# Um novo subforum de howto's ?

## MetalGod

Caros utilizadores veio-me ha cabeça uma ideia que certamente ira ser do agrado de todos.

A criação de um subforum para submeter tutoriais ou howto's sobre gentoo ou *nix de um modo geral.

O que acham ?

----------

## GothicKnight

Tudo que sirva para aumentar a qualidade do acesso à informação é sempre bem vinda.   :Twisted Evil: 

----------

## RoadRunner

Antes de criar um subforum é necessário conteúdos para ele. Desde que eles existam eu sou a favor.

----------

## MetalGod

Conteudos há agora resta saber se há voluntarios para ajudar e para escrever tambem.   :Rolling Eyes: 

----------

## GothicKnight

Acho que voluntários não vão faltar, eu se for preciso também contribuo para o projecto

----------

## nafre

Eu estou a favor da criação.. 

Lógico que seria necessário conteúdo e pessoas dispostas a manter esta novidade..
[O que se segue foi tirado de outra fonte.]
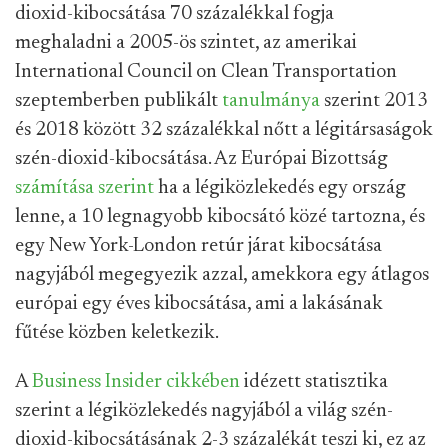
dioxid-kibocsátása 70 százalékkal fogja
meghaladni a 2005-ös szintet, az amerikai
International Council on Clean Transportation
szeptemberben publikált
tanulmánya
szerint 2013
és 2018 között 32 százalékkal nőtt a légitársaságok
szén-dioxid-kibocsátása. Az Európai Bizottság
számítása szerint
ha a légiközlekedés egy ország
lenne, a 10 legnagyobb kibocsátó közé tartozna, és
egy New York-London retúr járat kibocsátása
nagyjából megegyezik azzal, amekkora egy átlagos
európai egy éves kibocsátása, ami a lakásának
fűtése közben keletkezik.
A
Business Insider cikkében
idézett statisztika
szerint a légiközlekedés nagyjából a világ szén-
dioxid-kibocsátásának 2-3 százalékát teszi ki, ez az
Já existe algo deste tipo no gentoo forums?

Vlw.. Um abrao;

----------

## MetalGod

Sim quase todos os forums especificos de linguas tem um subforum para documentaçao (howtos, tutoriais etc..)

----------

## xef

Existir um sub-forum para howtos deve incentivar a criação de novos howtos, por isso é uma boa ideia.

----------

## jmbsvicetto

Sou a favor da criação de um sub-forum para a documentação. No entanto, tenho que concordar com o RoadRunner que sem conteúdos, o sub-forum não serve de nada.

----------

## Ariem

É intenção fazer "novos" howto's e tutorias, ou traduzir os que há para português?

Sou a favor do 1º mas acho que é desnecessário se apenas se tratar do 2º.

----------

## MetalGod

so sou a favor da criação mais nada. Traduçoes ja nao faço mais.

----------

## GothicKnight

Eu não me importo de fazer algumas traducções.

----------

## Fighting Falcon

Também sou favorável.

----------

## gony64

ô...traduzam por favor, se não o gentoo não alcancará os meros mortais como eu...

----------

## MetalGod

bem o sub forum ja foi encomendado aos admins... podem colocar aqui ideias novas para documentaçao

Eu posso fazer um doc sobre ciencia em linux e programaçao.

Traduçoes sao livres de as fazer assim como howto's.

----------

## pilla

Feito o carreto: 

https://forums.gentoo.org/viewforum-f-59.html

----------